The discovery of the killer marks the beginning of what is certainly the most sensational aspect of this novel: the explicit loathing and dread of Islam. Houellebecq's view is that the "masochism and death" of the West is clear in its unwillingness to protect itself against the mindless fecundity and zeal of Islam, represented here by the sullen, stupid murderer, despised even by the sister he was supposedly protecting. If you want to skip to the most notorious and extreme expression of this view, the one that got him sued in France, go directly to page 250, where you'll find this: "...I started to follow the international news again. Every time I heard that a Palestinian terrorist, or a Palestinian child or a pregnant Palestinian woman, had been gunned down in the Gaza Strip, I felt a quiver of enthusiasm at the thought of one less Muslim in the world. Yes, it was possible to live like this."

It's a shocking passage, intended as such; yet what's odd is that it's exactly what 200 million Americans feel every night as they watch the news. Yet none of our writers would dream of saying such a thing, unless it was put in the mouth of some obviously discredited maniac.

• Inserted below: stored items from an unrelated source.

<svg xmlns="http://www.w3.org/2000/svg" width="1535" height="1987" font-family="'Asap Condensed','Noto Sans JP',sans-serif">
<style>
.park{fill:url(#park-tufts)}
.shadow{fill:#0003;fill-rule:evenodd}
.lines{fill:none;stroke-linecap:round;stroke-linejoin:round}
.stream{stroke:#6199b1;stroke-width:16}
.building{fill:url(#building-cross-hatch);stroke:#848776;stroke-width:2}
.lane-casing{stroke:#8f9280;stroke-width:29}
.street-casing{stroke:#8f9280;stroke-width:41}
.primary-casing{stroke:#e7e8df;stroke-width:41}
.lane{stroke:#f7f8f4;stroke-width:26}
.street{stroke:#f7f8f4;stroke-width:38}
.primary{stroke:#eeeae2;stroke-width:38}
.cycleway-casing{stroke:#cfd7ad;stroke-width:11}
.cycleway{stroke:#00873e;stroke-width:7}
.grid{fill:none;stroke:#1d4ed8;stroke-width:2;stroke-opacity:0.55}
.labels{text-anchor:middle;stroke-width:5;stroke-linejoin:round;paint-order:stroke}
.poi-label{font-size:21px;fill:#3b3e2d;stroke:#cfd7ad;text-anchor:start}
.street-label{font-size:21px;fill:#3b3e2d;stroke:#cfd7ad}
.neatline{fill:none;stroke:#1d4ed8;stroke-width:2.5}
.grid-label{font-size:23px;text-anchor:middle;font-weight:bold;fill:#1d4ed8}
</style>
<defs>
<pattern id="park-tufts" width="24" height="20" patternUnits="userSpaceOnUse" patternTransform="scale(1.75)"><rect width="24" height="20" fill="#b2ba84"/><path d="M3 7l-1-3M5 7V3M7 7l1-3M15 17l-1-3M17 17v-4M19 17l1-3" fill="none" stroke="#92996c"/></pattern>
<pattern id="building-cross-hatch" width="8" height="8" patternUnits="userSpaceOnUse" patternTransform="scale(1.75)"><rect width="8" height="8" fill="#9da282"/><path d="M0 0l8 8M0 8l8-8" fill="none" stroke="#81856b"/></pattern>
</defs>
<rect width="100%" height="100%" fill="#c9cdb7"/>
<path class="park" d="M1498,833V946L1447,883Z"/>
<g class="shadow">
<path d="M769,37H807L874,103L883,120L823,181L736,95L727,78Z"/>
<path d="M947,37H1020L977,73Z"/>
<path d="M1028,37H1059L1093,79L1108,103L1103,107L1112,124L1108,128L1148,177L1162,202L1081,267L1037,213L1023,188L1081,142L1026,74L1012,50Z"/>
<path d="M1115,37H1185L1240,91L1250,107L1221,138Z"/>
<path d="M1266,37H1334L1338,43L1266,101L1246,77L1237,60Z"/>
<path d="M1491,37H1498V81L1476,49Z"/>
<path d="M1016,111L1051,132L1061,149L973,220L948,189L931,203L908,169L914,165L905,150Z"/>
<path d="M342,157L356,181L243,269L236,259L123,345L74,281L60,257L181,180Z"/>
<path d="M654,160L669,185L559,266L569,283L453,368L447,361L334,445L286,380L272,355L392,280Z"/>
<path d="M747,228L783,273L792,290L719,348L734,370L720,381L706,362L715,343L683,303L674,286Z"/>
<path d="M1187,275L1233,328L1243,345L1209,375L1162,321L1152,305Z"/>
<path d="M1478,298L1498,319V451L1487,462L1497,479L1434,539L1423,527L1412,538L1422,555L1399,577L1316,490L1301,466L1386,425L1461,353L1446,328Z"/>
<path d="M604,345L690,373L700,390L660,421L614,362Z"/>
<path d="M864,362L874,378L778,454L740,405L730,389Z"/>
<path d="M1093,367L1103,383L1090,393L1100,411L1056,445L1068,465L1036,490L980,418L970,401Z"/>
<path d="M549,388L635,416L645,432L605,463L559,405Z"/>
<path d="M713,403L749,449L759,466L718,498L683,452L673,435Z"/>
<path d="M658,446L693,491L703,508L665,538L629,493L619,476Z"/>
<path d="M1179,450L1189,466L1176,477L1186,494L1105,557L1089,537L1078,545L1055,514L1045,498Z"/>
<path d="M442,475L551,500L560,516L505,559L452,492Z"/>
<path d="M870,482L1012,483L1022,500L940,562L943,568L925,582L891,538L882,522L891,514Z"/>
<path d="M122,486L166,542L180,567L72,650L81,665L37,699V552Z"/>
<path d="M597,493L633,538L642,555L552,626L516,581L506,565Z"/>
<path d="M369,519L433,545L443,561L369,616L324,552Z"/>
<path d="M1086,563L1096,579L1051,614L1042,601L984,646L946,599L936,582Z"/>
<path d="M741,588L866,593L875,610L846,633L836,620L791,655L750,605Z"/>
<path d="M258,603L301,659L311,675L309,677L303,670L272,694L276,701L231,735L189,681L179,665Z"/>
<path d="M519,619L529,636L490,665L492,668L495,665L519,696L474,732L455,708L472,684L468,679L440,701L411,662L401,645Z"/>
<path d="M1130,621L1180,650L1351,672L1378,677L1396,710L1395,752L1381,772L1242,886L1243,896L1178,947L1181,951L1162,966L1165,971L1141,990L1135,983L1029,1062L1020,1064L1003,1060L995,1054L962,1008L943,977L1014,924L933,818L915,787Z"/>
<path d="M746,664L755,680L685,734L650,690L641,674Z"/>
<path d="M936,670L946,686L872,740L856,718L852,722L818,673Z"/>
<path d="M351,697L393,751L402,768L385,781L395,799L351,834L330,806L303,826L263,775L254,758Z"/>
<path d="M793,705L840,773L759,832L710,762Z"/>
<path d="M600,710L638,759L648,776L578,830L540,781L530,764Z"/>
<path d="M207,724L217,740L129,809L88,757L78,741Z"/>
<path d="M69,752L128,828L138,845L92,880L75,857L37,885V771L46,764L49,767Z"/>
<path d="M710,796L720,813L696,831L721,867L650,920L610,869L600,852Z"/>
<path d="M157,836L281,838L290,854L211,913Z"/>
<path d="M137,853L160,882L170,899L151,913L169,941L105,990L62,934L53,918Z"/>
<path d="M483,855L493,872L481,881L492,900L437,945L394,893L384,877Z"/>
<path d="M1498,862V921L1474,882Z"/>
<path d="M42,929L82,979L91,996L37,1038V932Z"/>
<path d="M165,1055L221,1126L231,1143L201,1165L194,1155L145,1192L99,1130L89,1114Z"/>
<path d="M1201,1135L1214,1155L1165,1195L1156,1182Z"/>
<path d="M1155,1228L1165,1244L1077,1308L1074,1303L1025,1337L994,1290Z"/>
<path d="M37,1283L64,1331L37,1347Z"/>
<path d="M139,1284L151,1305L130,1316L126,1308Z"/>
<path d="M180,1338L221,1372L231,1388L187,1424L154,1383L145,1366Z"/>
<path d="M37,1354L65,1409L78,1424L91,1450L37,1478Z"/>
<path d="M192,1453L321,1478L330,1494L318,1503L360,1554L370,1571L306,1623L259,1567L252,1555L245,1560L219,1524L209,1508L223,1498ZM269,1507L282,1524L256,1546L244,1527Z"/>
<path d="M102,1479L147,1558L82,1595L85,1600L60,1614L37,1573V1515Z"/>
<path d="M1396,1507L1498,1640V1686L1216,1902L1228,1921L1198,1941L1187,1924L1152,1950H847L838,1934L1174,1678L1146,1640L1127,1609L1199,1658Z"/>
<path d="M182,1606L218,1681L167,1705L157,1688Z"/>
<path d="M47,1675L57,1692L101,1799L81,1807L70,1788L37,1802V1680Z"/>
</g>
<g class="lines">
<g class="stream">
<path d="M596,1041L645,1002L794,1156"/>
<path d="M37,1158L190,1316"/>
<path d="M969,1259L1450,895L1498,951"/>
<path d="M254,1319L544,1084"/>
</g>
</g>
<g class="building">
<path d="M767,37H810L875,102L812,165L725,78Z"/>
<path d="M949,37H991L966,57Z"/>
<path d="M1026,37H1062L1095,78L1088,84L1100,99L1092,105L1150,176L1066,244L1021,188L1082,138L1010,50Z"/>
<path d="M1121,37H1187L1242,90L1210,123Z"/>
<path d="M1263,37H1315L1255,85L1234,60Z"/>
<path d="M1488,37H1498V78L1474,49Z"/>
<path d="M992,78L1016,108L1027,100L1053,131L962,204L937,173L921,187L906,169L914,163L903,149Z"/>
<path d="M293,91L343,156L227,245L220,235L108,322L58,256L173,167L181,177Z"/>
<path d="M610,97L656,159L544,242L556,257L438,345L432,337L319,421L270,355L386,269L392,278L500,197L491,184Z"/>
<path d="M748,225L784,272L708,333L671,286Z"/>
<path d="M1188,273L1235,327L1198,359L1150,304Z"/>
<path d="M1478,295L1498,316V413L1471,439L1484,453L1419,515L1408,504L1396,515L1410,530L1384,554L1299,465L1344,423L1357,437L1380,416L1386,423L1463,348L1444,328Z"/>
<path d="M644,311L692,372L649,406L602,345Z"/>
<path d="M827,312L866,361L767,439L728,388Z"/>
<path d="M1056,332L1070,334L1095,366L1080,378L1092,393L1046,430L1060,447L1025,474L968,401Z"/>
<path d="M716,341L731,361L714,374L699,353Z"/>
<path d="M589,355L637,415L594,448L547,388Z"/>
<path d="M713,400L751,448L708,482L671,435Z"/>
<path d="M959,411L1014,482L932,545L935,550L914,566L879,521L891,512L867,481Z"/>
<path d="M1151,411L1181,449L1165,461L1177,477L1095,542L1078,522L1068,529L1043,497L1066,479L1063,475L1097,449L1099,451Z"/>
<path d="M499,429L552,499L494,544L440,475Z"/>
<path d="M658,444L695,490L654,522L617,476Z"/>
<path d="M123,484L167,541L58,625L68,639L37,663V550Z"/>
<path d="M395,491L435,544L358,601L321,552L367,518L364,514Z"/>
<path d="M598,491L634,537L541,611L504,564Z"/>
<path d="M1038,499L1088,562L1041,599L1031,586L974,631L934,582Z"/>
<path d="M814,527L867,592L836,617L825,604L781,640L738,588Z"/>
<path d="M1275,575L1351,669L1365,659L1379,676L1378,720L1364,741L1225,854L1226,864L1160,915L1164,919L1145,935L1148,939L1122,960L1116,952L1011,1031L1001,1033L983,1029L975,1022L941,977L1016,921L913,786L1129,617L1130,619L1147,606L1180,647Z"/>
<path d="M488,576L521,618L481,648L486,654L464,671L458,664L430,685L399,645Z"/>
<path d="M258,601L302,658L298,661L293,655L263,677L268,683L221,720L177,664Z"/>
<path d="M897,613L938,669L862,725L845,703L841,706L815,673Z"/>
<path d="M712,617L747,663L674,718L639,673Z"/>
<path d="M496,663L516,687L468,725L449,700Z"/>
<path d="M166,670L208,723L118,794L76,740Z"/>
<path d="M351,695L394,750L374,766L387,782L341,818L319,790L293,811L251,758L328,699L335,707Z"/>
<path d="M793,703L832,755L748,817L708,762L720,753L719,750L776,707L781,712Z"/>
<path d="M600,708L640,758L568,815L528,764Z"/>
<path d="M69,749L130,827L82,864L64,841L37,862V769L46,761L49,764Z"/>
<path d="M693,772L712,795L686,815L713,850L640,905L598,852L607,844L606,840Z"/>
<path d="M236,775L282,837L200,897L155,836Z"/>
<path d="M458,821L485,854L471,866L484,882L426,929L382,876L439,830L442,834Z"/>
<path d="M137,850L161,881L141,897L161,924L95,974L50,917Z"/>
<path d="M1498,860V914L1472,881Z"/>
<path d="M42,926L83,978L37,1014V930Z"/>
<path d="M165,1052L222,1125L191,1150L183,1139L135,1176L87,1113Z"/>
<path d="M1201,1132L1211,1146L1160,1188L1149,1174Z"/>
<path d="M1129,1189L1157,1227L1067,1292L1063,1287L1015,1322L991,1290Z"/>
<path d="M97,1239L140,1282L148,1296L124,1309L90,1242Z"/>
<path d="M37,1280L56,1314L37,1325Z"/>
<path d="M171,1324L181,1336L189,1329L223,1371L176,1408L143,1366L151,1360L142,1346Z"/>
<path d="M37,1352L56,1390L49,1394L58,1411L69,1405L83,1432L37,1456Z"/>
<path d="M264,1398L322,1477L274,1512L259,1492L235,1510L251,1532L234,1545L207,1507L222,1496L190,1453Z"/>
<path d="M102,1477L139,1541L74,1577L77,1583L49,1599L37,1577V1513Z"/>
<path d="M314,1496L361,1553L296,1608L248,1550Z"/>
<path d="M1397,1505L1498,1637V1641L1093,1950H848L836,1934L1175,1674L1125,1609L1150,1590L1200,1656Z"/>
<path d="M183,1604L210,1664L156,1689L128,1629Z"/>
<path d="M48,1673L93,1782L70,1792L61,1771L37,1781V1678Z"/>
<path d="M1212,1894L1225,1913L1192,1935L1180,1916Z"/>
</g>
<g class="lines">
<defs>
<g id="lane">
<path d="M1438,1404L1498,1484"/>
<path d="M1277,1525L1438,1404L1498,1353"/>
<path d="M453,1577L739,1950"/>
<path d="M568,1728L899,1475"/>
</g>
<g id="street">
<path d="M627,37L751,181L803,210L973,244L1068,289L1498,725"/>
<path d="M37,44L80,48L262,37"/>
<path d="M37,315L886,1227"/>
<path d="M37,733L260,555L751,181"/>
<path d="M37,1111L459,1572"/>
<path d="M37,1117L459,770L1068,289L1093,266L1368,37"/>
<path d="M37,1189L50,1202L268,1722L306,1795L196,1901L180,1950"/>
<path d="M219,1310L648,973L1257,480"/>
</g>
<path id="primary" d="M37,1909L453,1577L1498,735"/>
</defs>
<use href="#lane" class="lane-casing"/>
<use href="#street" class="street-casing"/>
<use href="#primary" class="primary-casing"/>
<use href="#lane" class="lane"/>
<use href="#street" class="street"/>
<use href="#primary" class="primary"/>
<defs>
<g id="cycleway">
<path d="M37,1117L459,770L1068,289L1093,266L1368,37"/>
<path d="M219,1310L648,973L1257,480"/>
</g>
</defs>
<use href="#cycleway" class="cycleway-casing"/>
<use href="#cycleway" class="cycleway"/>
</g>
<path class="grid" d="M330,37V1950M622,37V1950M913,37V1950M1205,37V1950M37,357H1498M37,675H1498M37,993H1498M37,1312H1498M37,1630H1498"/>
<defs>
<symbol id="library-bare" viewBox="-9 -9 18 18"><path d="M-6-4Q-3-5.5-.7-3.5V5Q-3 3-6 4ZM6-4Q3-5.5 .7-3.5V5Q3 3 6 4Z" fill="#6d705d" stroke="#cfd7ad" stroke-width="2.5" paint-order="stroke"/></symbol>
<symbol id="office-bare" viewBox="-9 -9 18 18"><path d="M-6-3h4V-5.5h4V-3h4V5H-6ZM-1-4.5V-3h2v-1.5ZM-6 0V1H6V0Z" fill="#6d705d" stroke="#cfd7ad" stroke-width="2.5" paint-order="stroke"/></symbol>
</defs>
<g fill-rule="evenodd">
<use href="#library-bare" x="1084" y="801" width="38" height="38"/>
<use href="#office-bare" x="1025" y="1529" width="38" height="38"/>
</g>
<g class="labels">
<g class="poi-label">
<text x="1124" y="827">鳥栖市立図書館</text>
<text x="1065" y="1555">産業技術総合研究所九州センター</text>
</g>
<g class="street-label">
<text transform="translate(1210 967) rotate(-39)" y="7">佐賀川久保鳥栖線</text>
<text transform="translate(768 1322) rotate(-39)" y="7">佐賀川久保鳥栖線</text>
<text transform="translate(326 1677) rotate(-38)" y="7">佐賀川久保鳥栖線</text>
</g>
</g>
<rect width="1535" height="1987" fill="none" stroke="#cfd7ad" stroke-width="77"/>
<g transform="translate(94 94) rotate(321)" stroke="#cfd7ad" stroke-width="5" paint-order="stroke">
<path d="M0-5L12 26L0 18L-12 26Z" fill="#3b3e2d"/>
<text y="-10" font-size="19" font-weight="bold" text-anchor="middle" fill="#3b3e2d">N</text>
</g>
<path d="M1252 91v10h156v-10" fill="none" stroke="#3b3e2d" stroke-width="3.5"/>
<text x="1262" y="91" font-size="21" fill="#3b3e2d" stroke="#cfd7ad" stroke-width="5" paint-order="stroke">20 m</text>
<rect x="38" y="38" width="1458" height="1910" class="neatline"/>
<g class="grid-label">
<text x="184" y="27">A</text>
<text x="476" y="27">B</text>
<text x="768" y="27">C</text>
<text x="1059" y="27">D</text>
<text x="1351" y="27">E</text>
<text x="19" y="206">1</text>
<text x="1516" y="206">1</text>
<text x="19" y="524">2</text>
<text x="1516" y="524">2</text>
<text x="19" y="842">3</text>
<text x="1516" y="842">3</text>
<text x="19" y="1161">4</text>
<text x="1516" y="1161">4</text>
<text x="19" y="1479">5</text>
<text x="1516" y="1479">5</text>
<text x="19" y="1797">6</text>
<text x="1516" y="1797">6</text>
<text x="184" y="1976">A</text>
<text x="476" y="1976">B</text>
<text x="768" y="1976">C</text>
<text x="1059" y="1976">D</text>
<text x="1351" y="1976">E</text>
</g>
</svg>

The love story begins when the murder mystery ends. Michel inherits a big chunk of money from his father and decides to join a tour group: "My dreams are run-of-the-mill. Like all the inhabitants of Western Europe, I want to travel." Not only the dream but the plot-device is "run-of-the-mill," but this banality is rigorous. Houellebecq wants to describe the norm, a task very difficult for post-Romantic poetics to accomplish.

That task is carried out with merciless skill when Michel describes each member of his tour group in portraits so horribly precise you can't help suspecting Houellebecq actually took one of these tours, making careful notes the whole time. Their ordinariness is one of the delights of the book.

Why is it that English-speaking writers can't do ordinariness -- not Eichmann-as-banal-monster but the ordinariness of people just slightly above the norm? We always have to redeem the flat fact with some fake transcendence, or push it into zombie territory. Houellebecq, in the great Flaubertian tradition, fixes his eye on the ordinary and sketches it without mercy or love or any other consoling lies.

The tour group quickly divides into the virtuous Leftists and the few dissidents who intend to take advantage of the opportunity to have sex with gorgeous Thai prostitutes. As always, Houellebecq doesn't make the split mythic or touching; it's simply a trait of the species: "Human groups of more than three people have a tendency, apparently spontaneous, to split into two hostile subgroups." Michel is one of the unashamed hedonists, enjoying and describing in luscious detail his sessions with a beautiful and enthusiastic Thai massage girl. He does a great job of savaging the anti-sex, anti-pleasure attitude of Lonely-Planet style guidebooks: "All in all, these backpacking routards were bellyaching bastards whose goal was to spoil every little pleasure on offer to tourists, whom they despised....The most excruciating thing was probably their stern, dogmatic, peremptory tone, quivering with repressed indignation...they laid into 'potbellied Westerners' who strolled around with little Thai girls; it made them 'literally puke.' Humanitarian Protestant cunts, that's what they were, they and the 'cool bunch of mates who helped to make this book possible,' their nasty little faces smugly plastered all over the back cover."